Un’opera d’arte per ambire allo status di capolavoro assoluto non deve essere ‘definitiva’; la creatività raggiunge infatti il suo zenit proprio quando lo stato di dubbio dell’artista è massimo. Creare significa dubitare, porsi domande di continuo, essere virtuosamente contradittori; per cui un capolavoro è quanto di più lontano possa esserci dal concetto di verità. O di risposta, se preferite. Proprio per questo restiamo affascinati dalle opere d’arte dei grandi artisti, perché con la scusa della bellezza non fanno altro che insinuarci dei dubbi che prima non avevamo, o rinvigorire conflitti interiori lasciati volontariamente in sospeso per quieto vivere. Riescono nell’impresa di ridurre la distanza tra il cuore e la mente.
Il 1988 deve essere stato, per Krzysztof Kieślowski – uno dei più grandi registi della storia del cinema –, un anno dominato dal dubbio. Anzi, ad un certo punto, proprio perché si rese conto che la pellicola occorrente per la creazione di un film era insufficiente per tenerlo il più possibile alla larga da risposte o verità, ne realizzò ben dieci, dando così vita a Decalogo, un’opera composta appunto da dieci mediometraggi di 55 minuti indipendenti l’uno dall’altro, ispirati ai Dieci Comandamenti.
I dubbi del regista polacco sono palesi sin dall’approccio scelto per la narrazione di un tema così complesso come quello della fede. Ad ogni film è dato infatti il titolo di un comandamento, eppure non è detto che il metodo seguito dall’autore sia quello deduttivo, ossia dal generale al particolare; perché la centralità della quotidianità – gli avvenimenti hanno luogo in un condominio di Varsavia – suggerirebbe la scelta dell’opposto approccio di tipo induttivo, dal particolare al generale, tanto che l’incanto generato da cotanta semplicità quasi anestetizza lo spettatore, che si ricorda del titolo-comandamento solo alla fine di ogni singolo episodio.
In ogni caso, al di là dell’approccio seguito, Decalogo è un’opera ad altezza d’uomo, nel vero senso della parola. E’ un lunghissimo viaggio nell’animo umano in cui è davvero difficile non riconoscersi, seppur anche in via potenziale. Il rispetto per le debolezze dell’uomo e della sua ontologica fallibilità nel rispettare i comandamenti è davvero palpabile. Ma, come abbiamo detto, il regista dubita, e allora ben può capitare che siano anche i comandamenti a fallire, e a spiazzare l’uomo proprio quando è sul punto di compiere azioni virtuose.

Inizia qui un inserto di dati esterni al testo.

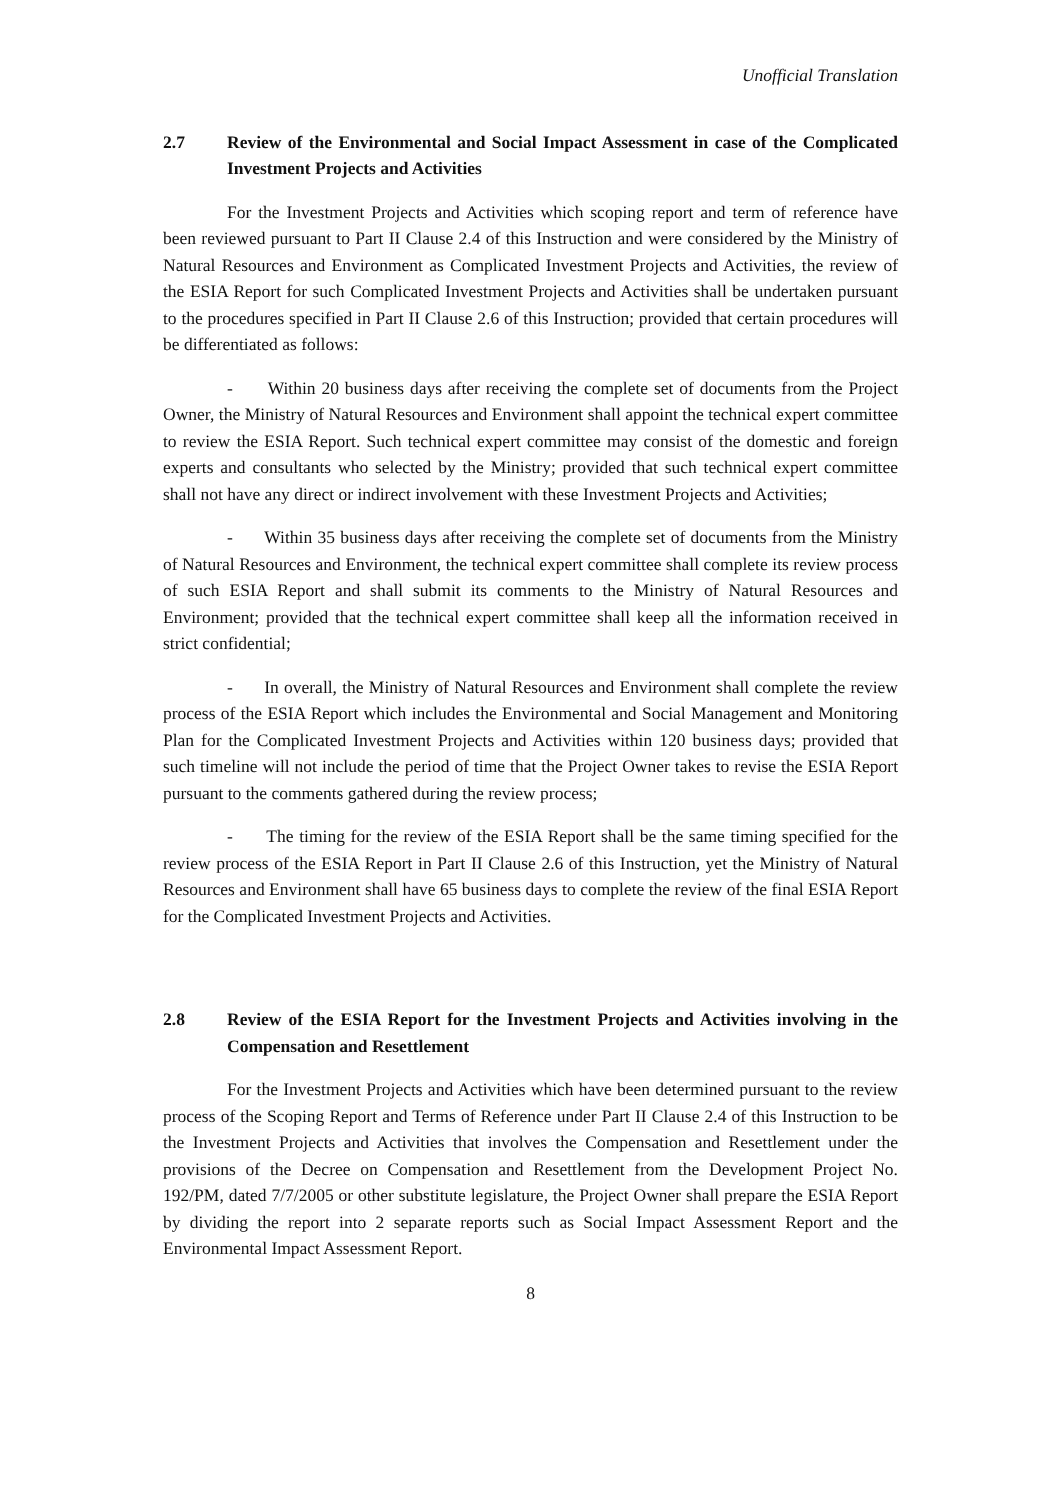Unofficial Translation
2.7 Review of the Environmental and Social Impact Assessment in case of the Complicated Investment Projects and Activities
For the Investment Projects and Activities which scoping report and term of reference have been reviewed pursuant to Part II Clause 2.4 of this Instruction and were considered by the Ministry of Natural Resources and Environment as Complicated Investment Projects and Activities, the review of the ESIA Report for such Complicated Investment Projects and Activities shall be undertaken pursuant to the procedures specified in Part II Clause 2.6 of this Instruction; provided that certain procedures will be differentiated as follows:
- Within 20 business days after receiving the complete set of documents from the Project Owner, the Ministry of Natural Resources and Environment shall appoint the technical expert committee to review the ESIA Report. Such technical expert committee may consist of the domestic and foreign experts and consultants who selected by the Ministry; provided that such technical expert committee shall not have any direct or indirect involvement with these Investment Projects and Activities;
- Within 35 business days after receiving the complete set of documents from the Ministry of Natural Resources and Environment, the technical expert committee shall complete its review process of such ESIA Report and shall submit its comments to the Ministry of Natural Resources and Environment; provided that the technical expert committee shall keep all the information received in strict confidential;
- In overall, the Ministry of Natural Resources and Environment shall complete the review process of the ESIA Report which includes the Environmental and Social Management and Monitoring Plan for the Complicated Investment Projects and Activities within 120 business days; provided that such timeline will not include the period of time that the Project Owner takes to revise the ESIA Report pursuant to the comments gathered during the review process;
- The timing for the review of the ESIA Report shall be the same timing specified for the review process of the ESIA Report in Part II Clause 2.6 of this Instruction, yet the Ministry of Natural Resources and Environment shall have 65 business days to complete the review of the final ESIA Report for the Complicated Investment Projects and Activities.
2.8 Review of the ESIA Report for the Investment Projects and Activities involving in the Compensation and Resettlement
For the Investment Projects and Activities which have been determined pursuant to the review process of the Scoping Report and Terms of Reference under Part II Clause 2.4 of this Instruction to be the Investment Projects and Activities that involves the Compensation and Resettlement under the provisions of the Decree on Compensation and Resettlement from the Development Project No. 192/PM, dated 7/7/2005 or other substitute legislature, the Project Owner shall prepare the ESIA Report by dividing the report into 2 separate reports such as Social Impact Assessment Report and the Environmental Impact Assessment Report.
8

Ma virtuose per chi, per cosa? Non è dato saperlo. Non ci sono certezze, in un senso o nell’altro. E’ l’intera esistenza ad essere inafferrabile, una materia liquida. Già, il liquido, tema ricorrente in ogni episodio, che simboleggia la precarietà del tutto, con l’acqua, il latte e l’inchiostro che si rovesciano ribelli alla signorìa dell’uomo. Che resta sempre sospeso tra ciò che ritiene giusto e ciò che ritiene sbagliato, anzi, talvolta viene addirittura schiacciato da queste due forze contrapposte che si agitano dentro di lui.
Decalogo 5 (Non uccidere) ci restituisce l’immagine più forte di tutta l’opera. Un ragazzo completamente privo di moralità commette un omicidio senza motivo, e per questo viene condannato alla pena di morte, vigente all’epoca in Polonia. Il rispetto della legge dovrebbe conferire giustizia all’esecuzione, eppure nei minuti che la precedono l’accanimento che subisce il colpevole non è diverso da quello perpetrato dallo stesso nei confronti della sua vittima innocente. Ciò che avviene ‘fuori legge’ corrisponde a quanto accade in conformità alla legge: in quella scena è racchiusa l’impotenza dell’umanità, e la fallibilità della pena capitale sia come deterrente che come soluzione di tutti i mali.
Forse è per questo che dopo l’uscita di Decalogo (1988) in Polonia non c’è stata più nessuna esecuzione capitale, nonostante l’abolizione sia avvenuta soltanto dieci anni dopo. Perché i capolavori fanno dubitare, riflettere, ragionare, e Decalogo è un capolavoro assoluto. Su questo non c’è dubbio.
Consigliato a: chi non ha dubbi
Sconsigliato a: chi ha bisogno di certezze

Molto interessante!
E’ una cine-visione fondamentale che purtroppo ancora mi manca, cercherò di colmare questa mia lacuna quanto prima.
Sì, devi assolutamente! E ti assicuro che le mie parole sono del tutto insufficienti a spiegare la grandezza di questa opera.
Sarà dura (per il poco tempo che potrei dedicarvi…), ma mi riprometto di provarci!